» **TASK GOAL**
Could you write out the whole listing exactly as it appears?

» **PROVIDED INFORMATION**
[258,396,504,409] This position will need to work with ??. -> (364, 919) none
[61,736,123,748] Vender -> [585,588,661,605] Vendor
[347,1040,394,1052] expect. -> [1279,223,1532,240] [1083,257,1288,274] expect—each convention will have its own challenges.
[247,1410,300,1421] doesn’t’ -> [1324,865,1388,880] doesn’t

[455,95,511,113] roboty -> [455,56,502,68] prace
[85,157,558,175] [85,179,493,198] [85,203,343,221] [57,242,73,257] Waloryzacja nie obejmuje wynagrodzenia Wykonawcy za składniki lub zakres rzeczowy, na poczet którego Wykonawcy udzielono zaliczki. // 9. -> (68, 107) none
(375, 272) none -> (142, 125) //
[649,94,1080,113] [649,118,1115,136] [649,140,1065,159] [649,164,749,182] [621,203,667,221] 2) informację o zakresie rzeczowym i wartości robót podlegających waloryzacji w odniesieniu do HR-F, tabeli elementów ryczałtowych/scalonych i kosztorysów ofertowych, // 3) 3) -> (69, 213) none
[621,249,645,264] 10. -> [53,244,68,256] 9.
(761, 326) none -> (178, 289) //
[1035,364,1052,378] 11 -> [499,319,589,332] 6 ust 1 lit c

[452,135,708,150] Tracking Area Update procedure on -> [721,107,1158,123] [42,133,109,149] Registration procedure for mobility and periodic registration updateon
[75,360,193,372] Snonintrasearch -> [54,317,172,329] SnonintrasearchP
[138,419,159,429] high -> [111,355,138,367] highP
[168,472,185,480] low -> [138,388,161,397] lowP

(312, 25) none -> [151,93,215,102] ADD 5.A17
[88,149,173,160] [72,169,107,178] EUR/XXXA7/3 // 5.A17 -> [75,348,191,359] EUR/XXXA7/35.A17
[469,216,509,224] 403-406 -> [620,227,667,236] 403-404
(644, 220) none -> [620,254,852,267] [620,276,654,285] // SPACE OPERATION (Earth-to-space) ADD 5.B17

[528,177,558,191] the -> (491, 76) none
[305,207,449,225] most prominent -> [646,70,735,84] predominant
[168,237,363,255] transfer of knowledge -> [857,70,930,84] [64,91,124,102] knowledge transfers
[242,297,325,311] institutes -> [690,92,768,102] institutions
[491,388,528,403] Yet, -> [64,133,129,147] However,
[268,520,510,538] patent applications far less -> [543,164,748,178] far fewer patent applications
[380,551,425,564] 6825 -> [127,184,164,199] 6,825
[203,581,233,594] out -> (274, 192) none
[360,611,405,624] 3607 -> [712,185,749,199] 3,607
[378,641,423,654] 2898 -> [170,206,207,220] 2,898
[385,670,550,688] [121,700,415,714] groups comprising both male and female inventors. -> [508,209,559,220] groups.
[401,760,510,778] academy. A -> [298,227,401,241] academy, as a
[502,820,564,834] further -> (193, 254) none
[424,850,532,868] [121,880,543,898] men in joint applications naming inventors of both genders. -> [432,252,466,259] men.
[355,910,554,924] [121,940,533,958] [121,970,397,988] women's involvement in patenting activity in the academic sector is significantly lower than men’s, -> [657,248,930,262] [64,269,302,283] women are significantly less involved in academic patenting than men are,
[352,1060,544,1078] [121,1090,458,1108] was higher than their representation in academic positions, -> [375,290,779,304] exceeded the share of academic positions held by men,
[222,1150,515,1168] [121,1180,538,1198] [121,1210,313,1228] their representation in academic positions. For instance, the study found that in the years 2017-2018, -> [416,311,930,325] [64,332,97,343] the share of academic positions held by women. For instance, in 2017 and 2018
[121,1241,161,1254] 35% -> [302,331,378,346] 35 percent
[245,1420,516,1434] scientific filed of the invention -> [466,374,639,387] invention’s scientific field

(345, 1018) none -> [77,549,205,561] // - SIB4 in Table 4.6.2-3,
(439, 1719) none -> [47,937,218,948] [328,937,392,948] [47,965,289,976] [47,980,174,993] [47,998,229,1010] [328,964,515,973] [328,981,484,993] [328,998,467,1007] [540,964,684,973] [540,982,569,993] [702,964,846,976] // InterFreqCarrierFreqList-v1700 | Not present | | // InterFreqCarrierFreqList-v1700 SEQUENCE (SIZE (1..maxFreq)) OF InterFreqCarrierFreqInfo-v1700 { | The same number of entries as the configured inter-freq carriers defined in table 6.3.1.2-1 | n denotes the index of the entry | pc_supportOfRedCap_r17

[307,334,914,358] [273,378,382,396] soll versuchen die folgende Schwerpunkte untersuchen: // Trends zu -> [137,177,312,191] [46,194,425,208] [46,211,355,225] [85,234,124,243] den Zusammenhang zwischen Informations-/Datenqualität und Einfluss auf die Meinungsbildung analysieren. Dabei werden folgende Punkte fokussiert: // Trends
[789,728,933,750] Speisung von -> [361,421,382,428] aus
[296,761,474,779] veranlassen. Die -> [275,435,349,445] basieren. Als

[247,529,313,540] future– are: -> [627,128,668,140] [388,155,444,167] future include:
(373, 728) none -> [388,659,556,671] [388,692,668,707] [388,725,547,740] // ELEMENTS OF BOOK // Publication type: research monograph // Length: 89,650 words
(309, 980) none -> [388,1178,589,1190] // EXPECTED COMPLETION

» **OUTPUT**
[258,396,504,409] This position will need to work with ??. -> (364, 919) none
[61,736,123,748] Vender -> [585,588,661,605] Vendor
[347,1040,394,1052] expect. -> [1279,223,1532,240] [1083,257,1288,274] expect—each convention will have its own challenges.
[247,1410,300,1421] doesn’t’ -> [1324,865,1388,880] doesn’t

[455,95,511,113] roboty -> [455,56,502,68] prace
[85,157,558,175] [85,179,493,198] [85,203,343,221] [57,242,73,257] Waloryzacja nie obejmuje wynagrodzenia Wykonawcy za składniki lub zakres rzeczowy, na poczet którego Wykonawcy udzielono zaliczki. // 9. -> (68, 107) none
(375, 272) none -> (142, 125) //
[649,94,1080,113] [649,118,1115,136] [649,140,1065,159] [649,164,749,182] [621,203,667,221] 2) informację o zakresie rzeczowym i wartości robót podlegających waloryzacji w odniesieniu do HR-F, tabeli elementów ryczałtowych/scalonych i kosztorysów ofertowych, // 3) 3) -> (69, 213) none
[621,249,645,264] 10. -> [53,244,68,256] 9.
(761, 326) none -> (178, 289) //
[1035,364,1052,378] 11 -> [499,319,589,332] 6 ust 1 lit c

[452,135,708,150] Tracking Area Update procedure on -> [721,107,1158,123] [42,133,109,149] Registration procedure for mobility and periodic registration updateon
[75,360,193,372] Snonintrasearch -> [54,317,172,329] SnonintrasearchP
[138,419,159,429] high -> [111,355,138,367] highP
[168,472,185,480] low -> [138,388,161,397] lowP

(312, 25) none -> [151,93,215,102] ADD 5.A17
[88,149,173,160] [72,169,107,178] EUR/XXXA7/3 // 5.A17 -> [75,348,191,359] EUR/XXXA7/35.A17
[469,216,509,224] 403-406 -> [620,227,667,236] 403-404
(644, 220) none -> [620,254,852,267] [620,276,654,285] // SPACE OPERATION (Earth-to-space) ADD 5.B17

[528,177,558,191] the -> (491, 76) none
[305,207,449,225] most prominent -> [646,70,735,84] predominant
[168,237,363,255] transfer of knowledge -> [857,70,930,84] [64,91,124,102] knowledge transfers
[242,297,325,311] institutes -> [690,92,768,102] institutions
[491,388,528,403] Yet, -> [64,133,129,147] However,
[268,520,510,538] patent applications far less -> [543,164,748,178] far fewer patent applications
[380,551,425,564] 6825 -> [127,184,164,199] 6,825
[203,581,233,594] out -> (274, 192) none
[360,611,405,624] 3607 -> [712,185,749,199] 3,607
[378,641,423,654] 2898 -> [170,206,207,220] 2,898
[385,670,550,688] [121,700,415,714] groups comprising both male and female inventors. -> [508,209,559,220] groups.
[401,760,510,778] academy. A -> [298,227,401,241] academy, as a
[502,820,564,834] further -> (193, 254) none
[424,850,532,868] [121,880,543,898] men in joint applications naming inventors of both genders. -> [432,252,466,259] men.
[355,910,554,924] [121,940,533,958] [121,970,397,988] women's involvement in patenting activity in the academic sector is significantly lower than men’s, -> [657,248,930,262] [64,269,302,283] women are significantly less involved in academic patenting than men are,
[352,1060,544,1078] [121,1090,458,1108] was higher than their representation in academic positions, -> [375,290,779,304] exceeded the share of academic positions held by men,
[222,1150,515,1168] [121,1180,538,1198] [121,1210,313,1228] their representation in academic positions. For instance, the study found that in the years 2017-2018, -> [416,311,930,325] [64,332,97,343] the share of academic positions held by women. For instance, in 2017 and 2018
[121,1241,161,1254] 35% -> [302,331,378,346] 35 percent
[245,1420,516,1434] scientific filed of the invention -> [466,374,639,387] invention’s scientific field

(345, 1018) none -> [77,549,205,561] // - SIB4 in Table 4.6.2-3,
(439, 1719) none -> [47,937,218,948] [328,937,392,948] [47,965,289,976] [47,980,174,993] [47,998,229,1010] [328,964,515,973] [328,981,484,993] [328,998,467,1007] [540,964,684,973] [540,982,569,993] [702,964,846,976] // InterFreqCarrierFreqList-v1700 | Not present | | // InterFreqCarrierFreqList-v1700 SEQUENCE (SIZE (1..maxFreq)) OF InterFreqCarrierFreqInfo-v1700 { | The same number of entries as the configured inter-freq carriers defined in table 6.3.1.2-1 | n denotes the index of the entry | pc_supportOfRedCap_r17

[307,334,914,358] [273,378,382,396] soll versuchen die folgende Schwerpunkte untersuchen: // Trends zu -> [137,177,312,191] [46,194,425,208] [46,211,355,225] [85,234,124,243] den Zusammenhang zwischen Informations-/Datenqualität und Einfluss auf die Meinungsbildung analysieren. Dabei werden folgende Punkte fokussiert: // Trends
[789,728,933,750] Speisung von -> [361,421,382,428] aus
[296,761,474,779] veranlassen. Die -> [275,435,349,445] basieren. Als

[247,529,313,540] future– are: -> [627,128,668,140] [388,155,444,167] future include:
(373, 728) none -> [388,659,556,671] [388,692,668,707] [388,725,547,740] // ELEMENTS OF BOOK // Publication type: research monograph // Length: 89,650 words
(309, 980) none -> [388,1178,589,1190] // EXPECTED COMPLETION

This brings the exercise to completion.